TOKYO: The dollar held a three-day loss against major peers and traded near a one-month low to the yen on Wednesday, with highly anticipated U.S. inflation data looming that could guide the timing of a Federal Reserve interest rate increase.
China will also release readings on consumer and producer prices on Wednesday, which could sway the direction of policy there as property sector woes threaten the broader economy.
The dollar index, which measures the greenback against six rivals, was little changed at 93.970 after retreating gradually from a more than one-year peak at 94.634 reached Friday.
The currency was steady at 112.915 yen after dipping to 112.73 on Tuesday for the first time since Oct. 11.
The euro was also about flat at $1.15925, maintaining a three-day gain that has brought it close to the month's high of $1.16165.
Economists polled by Reuters see October's U.S. consumer price index accelerating to 0.4% from the previous month's 0.2% rise, with the closely watched year-on-year core measure gaining 0.3 percentage point to 4.3%, well above the Fed's average annual 2% inflation target.
"We’ll need to see a print of 0.8% month-on-month to see the dollar index break out of the top of the range of 94.50," Chris Weston, head of research at brokerage Pepperstone in Melbourne, wrote in a client note.

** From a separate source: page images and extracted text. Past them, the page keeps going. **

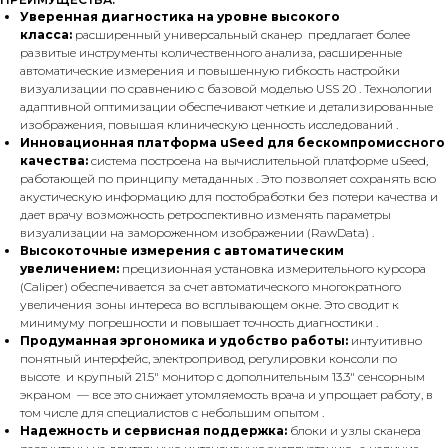
Уверенная диагностика на уровне высокого
класса:
расширенный универсальный сканер предлагает более
развитые инструменты количественного анализа, расширенные
автоматические измерения и повышенную гибкость настройки
визуализации по сравнению с базовой моделью USS 20 . Технологии
адаптивной оптимизации обеспечивают четкие и детализированные
изображения, повышая клиническую ценность исследований .
Инновационная платформа uSeed для бескомпромиссного
качества:
система построена на вычислительной платформе uSeed,
работающей по принципу метаданных . Это позволяет сохранять всю
акустическую информацию для постобработки без потери качества и
дает врачу возможность ретроспективно изменять параметры
визуализации на замороженном изображении (RawData) .
Высокоточные измерения с автоматическим
увеличением:
прецизионная установка измерительного курсора
(Caliper) обеспечивается за счет автоматического многократного
увеличения зоны интереса во всплывающем окне. Это сводит к
минимуму погрешности и повышает точность диагностики .
Продуманная эргономика и удобство работы:
интуитивно
понятный интерфейс, электропривод регулировки консоли по
высоте и крупный 21.5" монитор с дополнительным 13.3" сенсорным
экраном — все это снижает утомляемость врача и упрощает работу, в
том числе для специалистов с небольшим опытом .
Надежность и сервисная поддержка:
блоки и узлы сканера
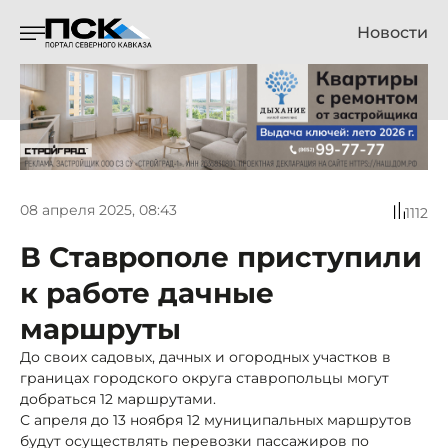
Новости
08 апреля 2025, 08:43
1112
В Ставрополе приступили
к работе дачные
маршруты
До своих садовых, дачных и огородных участков в
границах городского округа ставропольцы могут
добраться 12 маршрутами.
С апреля до 13 ноября 12 муниципальных маршрутов
будут осуществлять перевозки пассажиров по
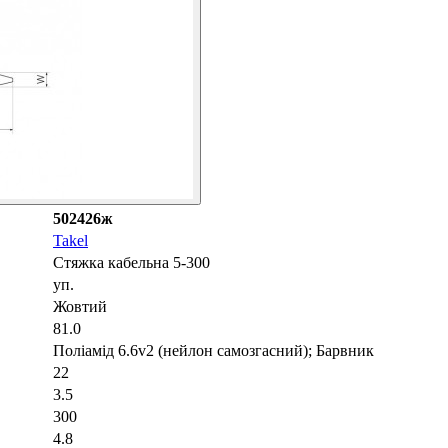
502426ж
Takel
Cтяжка кабельна 5-300
уп.
Жовтий
81.0
Поліамід 6.6v2 (нейлон самозгасний); Барвник
22
3.5
300
4.8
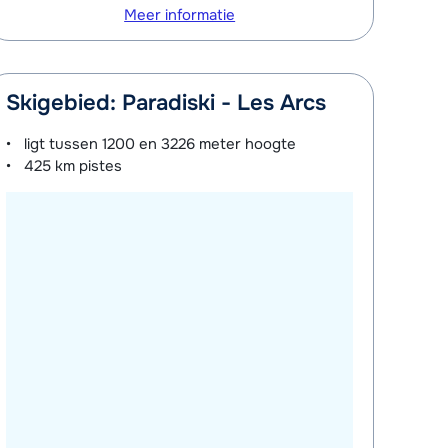
Meer informatie
Skigebied: Paradiski - Les Arcs
ligt tussen
1200 en 3226 meter
hoogte
425 km
pistes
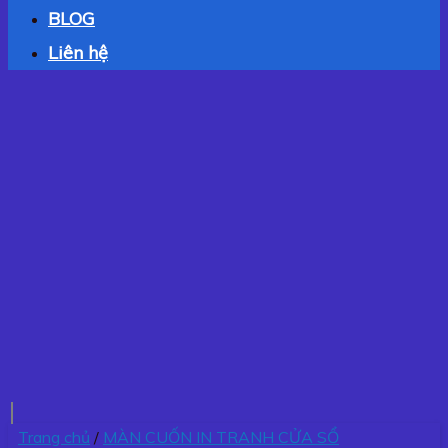
BLOG
Liên hệ
Trang chủ
/
MÀN CUỐN IN TRANH CỬA SỔ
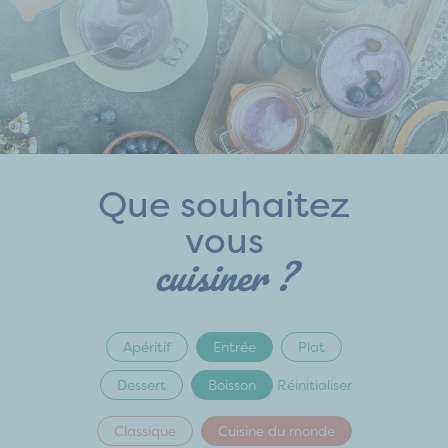
Que souhaitez
vous
cuisiner ?
Apéritif
Entrée
Plat
Dessert
Boisson
Réinitialiser
Classique
Cuisine du monde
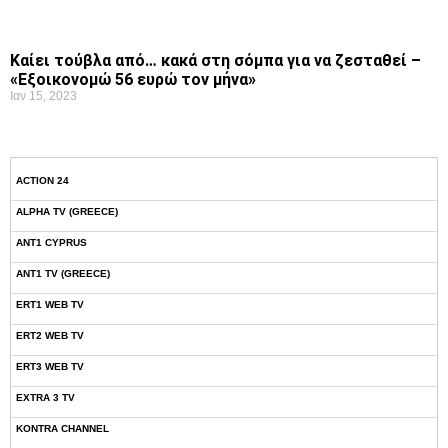
Καίει τούβλα από… κακά στη σόμπα για να ζεσταθεί –
«Εξοικονομώ 56 ευρώ τον μήνα»
Ιαν 15, 2023
ACTION 24
ALPHA TV (GREECE)
ANT1 CYPRUS
ANT1 TV (GREECE)
ERT1 WEB TV
ERT2 WEB TV
ERT3 WEB TV
EXTRA 3 TV
KONTRA CHANNEL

While the dollar has been trending lower against the yen, "if U.S. CPI comes in hot then this poses a risk to USDJPY shorts," he wrote.
Wednesday's inflation readings from the world's two biggest economies will be the next major indicator of whether rising price pressures are accelerating globally.
Data on Tuesday showed U.S. producer prices increased solidly in October, indicating that high inflation could persist for a while amid tight supply chains related to the pandemic.
U.S. Treasury real yields fell sharply on Tuesday as traders hedging against the possibility of rising prices scooped up Treasury Inflation Protected Securities (TIPS).
Analysts said the growing demand signaled inflation concern is taking hold among a broader swath of investors and the public.
Fed officials on Tuesday said it is not clear that high inflation will become more entrenched than previously expected.
San Francisco Fed President Mary Daly said it will be mid-2022 before there is more clarity on the employment and inflation outlook. Minneapolis Fed President Neel Kashkari said he believes the forces currently keeping people out of the labour market and pushing up prices will be temporary.
Meanwhile, U.S. President Joe Biden met with Fed Governor Lael Brainard as a potential next Fed Chair. She would be considered a dovish pick.
"Brainard’s possible nomination as Fed Chair chipping at the (dollar)," Westpac strategist wrote in a research note.
"Otherwise, the underlying picture remains USD supportive," and dips in the dollar index to the mid-93 level are a buying opportunity, they said.
Sterling, hammered last week in the wake of the Bank of England's surprise decision to keep rates on hold, has been stable this week and last bought $1.3357, up from Friday's more than one-month low of $1.3425.
The risk-sensitive Aussie dollar was slightly weaker at $0.73765, not too far from the lowest since mid-October at $0.73595, reached at the end of last week.
In cryptocurrencies, bitcoin hovered below the all-time high of $68,564.40 marked on Tuesday, last changing hands just north of $67,000.
Ether traded at $4,733.03, also keeping close to Tuesday's record peak at $4,842.65.